Tarefa a cumprir
Continue o texto sobre a ocupação do Complexo do Alemão pela polícia a partir do ponto em que ele termina.

Texto apresentado
Maurício Thuswohl - Carta Maior
RIO DE JANEIRO – Seis meses após seu início, a ocupação do Complexo do Alemão pela polícia do Rio de Janeiro ainda não apresentou qualquer resultado diferente dos confrontos e mortes comuns a operações desse tipo. Apesar do entusiasmo do governo estadual com a ação policial e do suposto apoio da opinião pública (turbinado pelo clima “tropa de elite” que acomete a classe média carioca), a ocupação do entorno do conjunto de favelas habitado por quase 200 mil habitantes vem sendo novamente muito criticada por parlamentares, entidades de defesa dos direitos humanos e até mesmo pela ONU.
Até mesmo a estratégia militar de ocupação do Complexo do Alemão já está sendo questionada, pois o tráfico de drogas não somente continua existindo na região como seus principais integrantes já deram mostras de sua capacidade de deslocamento para favelas vizinhas. Além disso, a longa convivência entre policiais e traficantes provocada pelo cerco aos acessos das favelas já começaria a produzir efeitos perversos: segundo denúncia investigada pela Polícia Federal, policiais da Força Nacional de Segurança (FNS) teriam recebido dinheiro de traficantes para permitir a entrada de armas e drogas no complexo.

Trecho dos dados
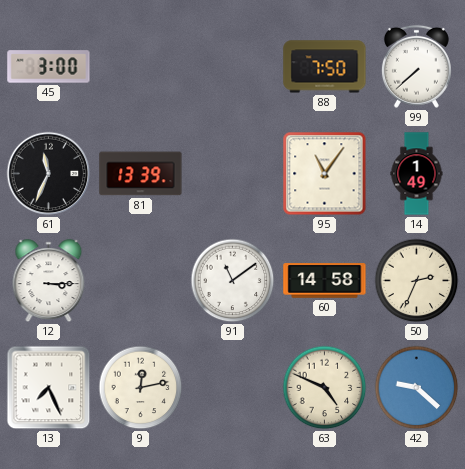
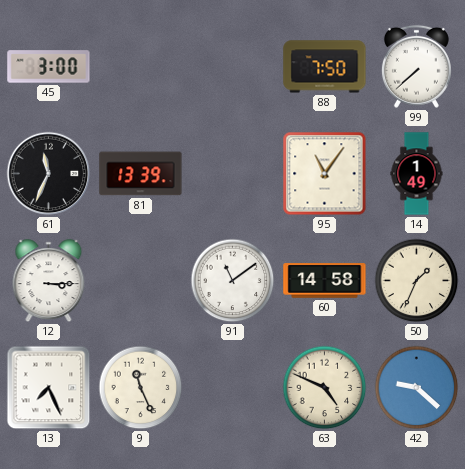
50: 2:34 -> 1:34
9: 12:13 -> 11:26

Resultado da tarefa
Tratado com mal-disfarçada hostilidade pelas autoridades de segurança pública em sua passagem pelo Rio de Janeiro - o governador Sérgio Cabral Filho sequer o recebeu - o relator especial da ONU para casos de execuções sumárias, arbitrárias e extrajudiciais, Philip Alston, tratou a ocupação do Complexo do Alemão como o mais grave ponto do parecer que apresentou ao presidente Luiz Inácio Lula da Silva e à imprensa na semana passada. O australiano já avisou que as denúncias sobre as prováveis execuções ocorridas durante uma invasão do complexo no dia 27 de junho, que resultou em 19 mortes, ocuparão boa parte do relatório que encaminhará ao Conselho de Direitos Humanos da ONU.
As críticas de Alston à política de segurança do Governo do Rio não se limitaram à ocupação do Complexo do Alemão. O relator da ONU também se disse impressionado com o número de casos de morte em conflito com policiais, conhecidos como autos de resistência, no Estado. De acordo com os dados fornecidos pelo Instituto de Segurança Pública (ISP), este ano foram registrados 1.072 autos de resistência até o fim de outubro, o que representa um aumento de 20% em relação ao mesmo período no ano passado (894 mortos). Este é o segundo maior número de autos de resistência desde 1998, quando as estatísticas da criminalidade no Estado começaram a ser divulgadas pelo governo.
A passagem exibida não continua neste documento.